Want to create cutting-edge analysis that fuels global capital markets, helping financial institutions, companies and even governments make critical decisions? Welcome to a career within a credit ratings agency or data provider.
While ratings agencies now perform a number of functions, their core task is to calculate the chances that an organisation or country will be able to pay back its debt (typically in the form of bonds) and meet regular interest payments.
The agencies assign letter-based credit ratings to bonds according to their assessment of the likelihood of default. A bond is considered ‘investment grade’ (of low risk, paying low interest) if it has a credit rating of BBB- or higher by Standard & Poor's or Baa3 or higher by fellow ratings agency Moody's. Riskier ‘high-yield’ bonds come with a lower rating from the agencies but pay more interest.
While ratings agencies don’t assess the credit worthiness of individual consumers, they do rate many different kinds of bonds issued by a wide range of companies, non-profit organisations, and local and national governments. The work of a ratings agency is ongoing – bonds are rated when first issued and are periodically reassessed to see if a ratings upgrade or downgrade is needed.
The ratings business is both huge and highly concentrated. Just three firms – Standard & Poor’s (S&P), Moody’s and Fitch Ratings – control around 95% of the market. S&P and Moody’s have about a 40% share each and Fitch has 15%. S&P alone employs almost 1,400 credit analysts and in 2014 it rated more than $4.3 trillion in new debt. Meanwhile, Moody’s currently tracks the debt of more than 120 sovereign nations, along with about 11,000 corporate issuers and some 21,000 public finance issuers.
The ratings agencies all offer a range of related services. While Moody’s Investor Services provides the actual credit ratings, a separate division, Moody's Analytics, offers software, advisory and research expertise.
Ratings agencies have taken their share of criticism since 2008 for not identifying many of the risks associated with the mortgage-backed securities that helped to trigger the global financial crisis. The fact that the agencies charge bond issuers for ratings services has also led to investor concern about potential conflicts of interest.
If you don’t won’t to work at a ratings agency, but are still keen on a career within the wider financial information sector, then you could consider applying to a data provider.
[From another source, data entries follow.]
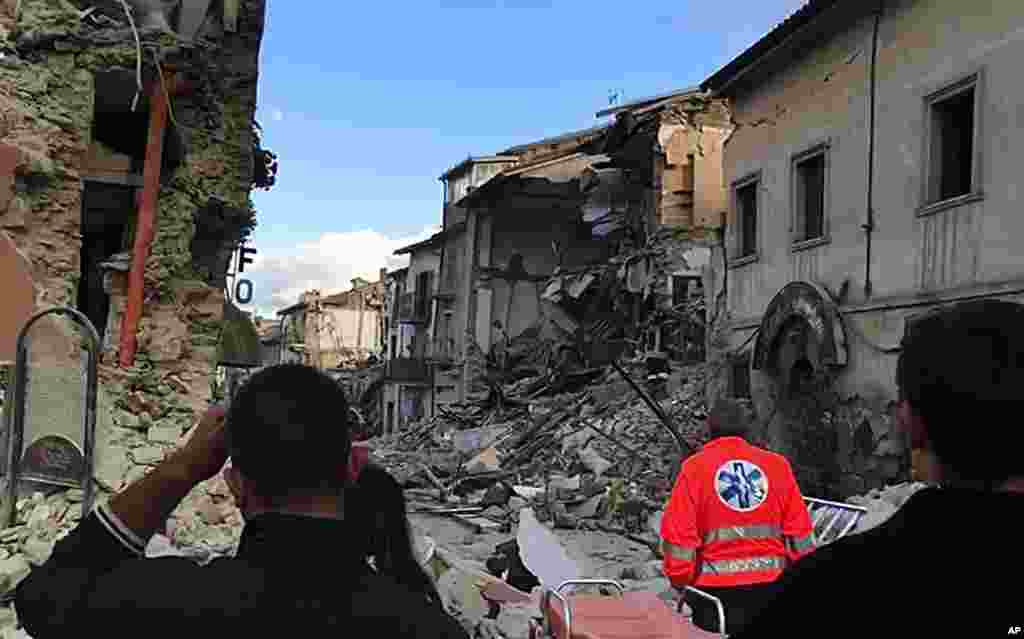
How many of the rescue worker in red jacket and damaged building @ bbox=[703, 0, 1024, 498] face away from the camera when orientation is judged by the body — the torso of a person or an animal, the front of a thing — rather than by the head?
1

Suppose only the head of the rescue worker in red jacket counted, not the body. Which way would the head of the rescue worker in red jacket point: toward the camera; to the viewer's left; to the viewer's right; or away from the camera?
away from the camera

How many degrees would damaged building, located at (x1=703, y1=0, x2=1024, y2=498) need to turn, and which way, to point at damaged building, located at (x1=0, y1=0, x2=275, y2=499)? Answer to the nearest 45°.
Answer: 0° — it already faces it

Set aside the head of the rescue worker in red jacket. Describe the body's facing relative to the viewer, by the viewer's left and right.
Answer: facing away from the viewer

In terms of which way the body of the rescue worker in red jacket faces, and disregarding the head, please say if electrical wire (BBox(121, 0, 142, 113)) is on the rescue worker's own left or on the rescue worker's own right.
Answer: on the rescue worker's own left

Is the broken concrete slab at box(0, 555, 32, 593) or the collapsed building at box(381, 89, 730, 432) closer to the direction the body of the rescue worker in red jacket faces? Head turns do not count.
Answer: the collapsed building

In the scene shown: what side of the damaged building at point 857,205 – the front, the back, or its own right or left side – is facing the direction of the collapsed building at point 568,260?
right

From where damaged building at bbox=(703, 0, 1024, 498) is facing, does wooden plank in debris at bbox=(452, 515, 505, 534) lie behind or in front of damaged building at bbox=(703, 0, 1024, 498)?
in front

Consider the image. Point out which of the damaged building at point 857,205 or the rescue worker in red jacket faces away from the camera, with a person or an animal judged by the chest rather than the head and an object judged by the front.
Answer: the rescue worker in red jacket

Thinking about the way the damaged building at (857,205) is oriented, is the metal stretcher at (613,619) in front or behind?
in front
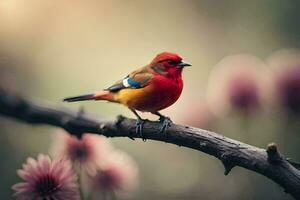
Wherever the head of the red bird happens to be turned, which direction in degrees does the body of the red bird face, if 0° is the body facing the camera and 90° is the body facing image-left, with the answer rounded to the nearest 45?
approximately 270°
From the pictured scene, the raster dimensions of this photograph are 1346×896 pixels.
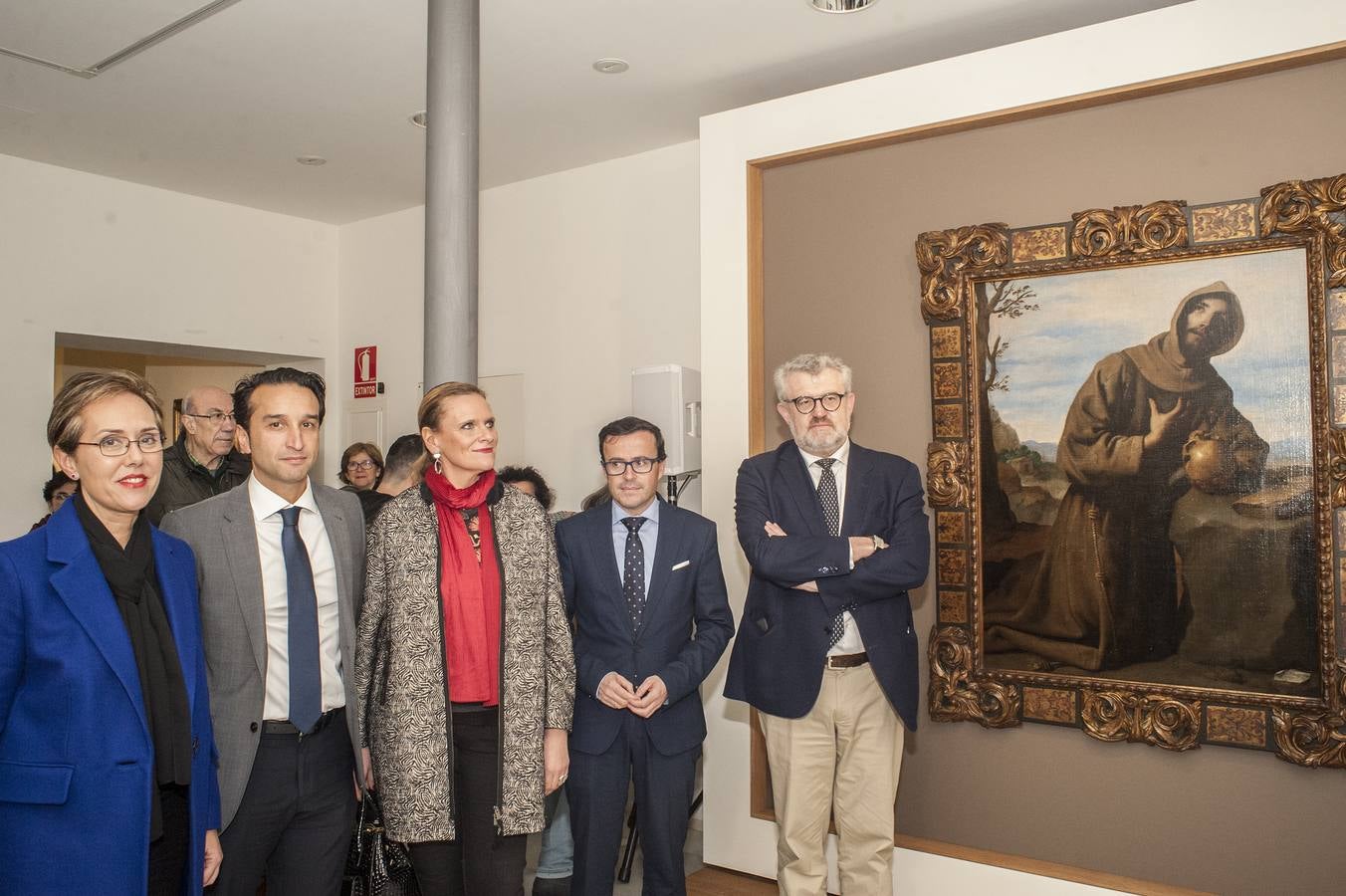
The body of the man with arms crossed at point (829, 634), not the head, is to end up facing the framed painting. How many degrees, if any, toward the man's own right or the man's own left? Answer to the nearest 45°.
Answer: approximately 90° to the man's own left

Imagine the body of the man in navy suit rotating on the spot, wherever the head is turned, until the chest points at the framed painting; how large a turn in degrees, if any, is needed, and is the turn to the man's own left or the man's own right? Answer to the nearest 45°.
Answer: approximately 90° to the man's own left

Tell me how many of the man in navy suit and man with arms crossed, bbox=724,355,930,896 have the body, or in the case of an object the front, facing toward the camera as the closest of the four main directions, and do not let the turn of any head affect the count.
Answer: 2

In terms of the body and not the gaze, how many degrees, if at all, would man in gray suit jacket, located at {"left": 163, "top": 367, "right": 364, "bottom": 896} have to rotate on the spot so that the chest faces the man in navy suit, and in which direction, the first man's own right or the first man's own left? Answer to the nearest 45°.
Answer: approximately 45° to the first man's own left

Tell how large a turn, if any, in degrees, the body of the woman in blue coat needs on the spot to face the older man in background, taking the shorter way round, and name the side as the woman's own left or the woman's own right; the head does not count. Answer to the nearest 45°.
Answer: approximately 135° to the woman's own left

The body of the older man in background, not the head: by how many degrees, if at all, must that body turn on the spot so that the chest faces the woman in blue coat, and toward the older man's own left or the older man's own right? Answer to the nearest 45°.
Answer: approximately 45° to the older man's own right

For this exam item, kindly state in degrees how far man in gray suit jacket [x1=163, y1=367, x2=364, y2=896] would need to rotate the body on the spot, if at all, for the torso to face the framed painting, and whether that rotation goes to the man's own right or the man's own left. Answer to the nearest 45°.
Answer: approximately 45° to the man's own left

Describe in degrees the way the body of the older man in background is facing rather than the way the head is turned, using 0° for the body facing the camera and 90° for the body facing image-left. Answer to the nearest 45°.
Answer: approximately 315°

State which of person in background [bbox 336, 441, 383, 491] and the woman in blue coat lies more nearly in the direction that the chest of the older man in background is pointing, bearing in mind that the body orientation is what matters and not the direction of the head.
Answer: the woman in blue coat

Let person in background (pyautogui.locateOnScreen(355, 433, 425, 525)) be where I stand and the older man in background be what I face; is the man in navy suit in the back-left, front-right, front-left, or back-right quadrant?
back-left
Data providers (sometimes called ‘data vendors’) supply real-time market data – such as company share prices, exchange rates, research and analytics – to traders, investor and other key players in the financial sector. The data could be ‘pre-trade’ such as the bid/ask data need to price a financial instrument or ‘post-trade’ such as the most recent trade price.
Data providers also offer market-tracking tools, software and hardware to financial institutions. In 2014 alone, Bloomberg installed 5,660 of its famous desktop ‘terminals’ – its core product that powers more than 320,000 subscribers to move markets.
Bloomberg and arch rival Thomson Reuters dominate the data sector, with 31.99% and 25.88% market shares in 2014 respectively, according to Burton-Taylor International Consulting. FactSet is a long way behind in third place, while other players include Dow Jones/Factiva, Interactive Data, Morningstar, SIX Financial Information and IRESS. Bloomberg and Thomson Reuters are also financial news services, employing their own journalists and news presenters. And the sector as a whole is massive – Thomson Reuters alone generated $12.6bn in revenues in 2014.